Saudi Arabia is aiming to restore 40 million hectares of degraded land, Faqeeha told AFP, without specifying a timeline. He said Riyadh anticipated restoring "several million hectares of land" by 2030.

So far 240,000 hectares have been recovered using measures including banning illegal logging and expanding the number of national parks from 19 in 2016 to more than 500, Faqeeha said.

Other ways to restore land include planting trees, crop rotation, managing grazing and restoring wetlands.

UNCCD executive secretary Ibrahim Thiaw told AFP he hoped COP16 would result in an agreement to accelerate land restoration and develop a "proactive" approach to droughts.

"We have already lost 40 percent of our land and our soils," Thiaw said.

"Global security is really at stake, and you see it all over the world.

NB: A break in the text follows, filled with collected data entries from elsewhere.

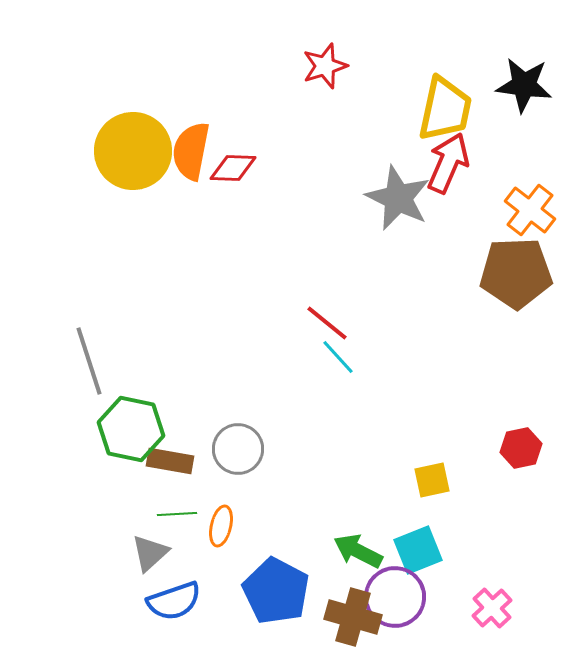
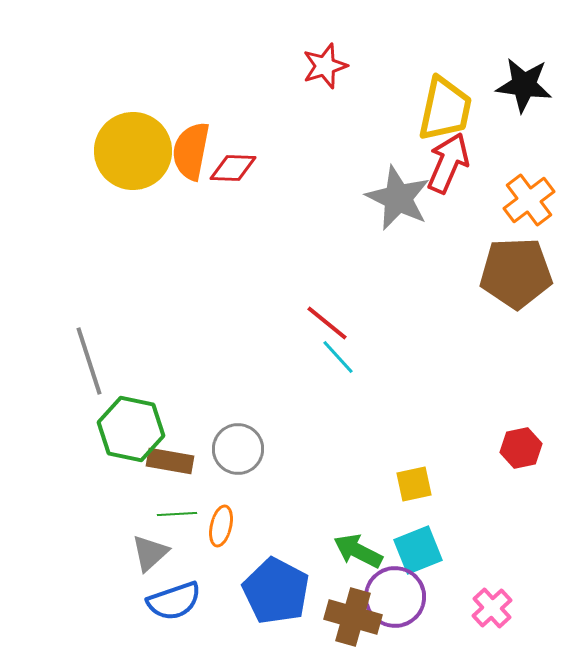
orange cross: moved 1 px left, 10 px up; rotated 15 degrees clockwise
yellow square: moved 18 px left, 4 px down
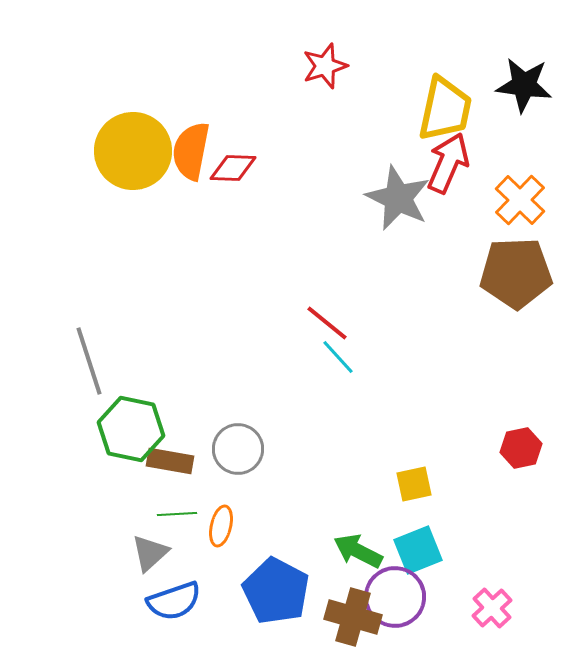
orange cross: moved 9 px left; rotated 9 degrees counterclockwise
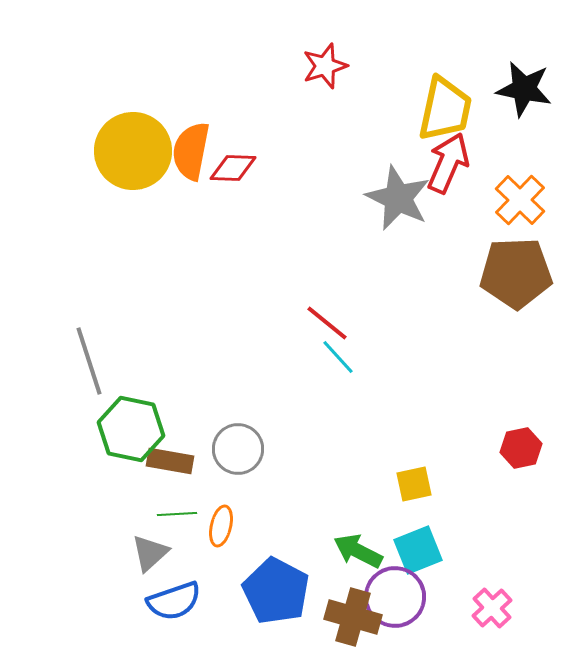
black star: moved 4 px down; rotated 4 degrees clockwise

Not only in Africa, not only in the Middle East."

Faqeeha said he hoped the talks would bring more global awareness to the threat posed by degradation and desertification.

"If we continue to allow land to degrade, we will have huge losses," he said.

"Land degradation now is a major phenomenon that is really happening under the radar."

Saudi Arabia is hoping for strong, "constructive" civil society participation in COP16, Faqeeha said.

"We are welcoming all constructive engagement," he told AFP, while Thiaw said all groups would be welcome to contribute and express themselves.

"According to UN rules, of course there are rules of engagement, and everybody is guaranteed freedom of speech," Thiaw said.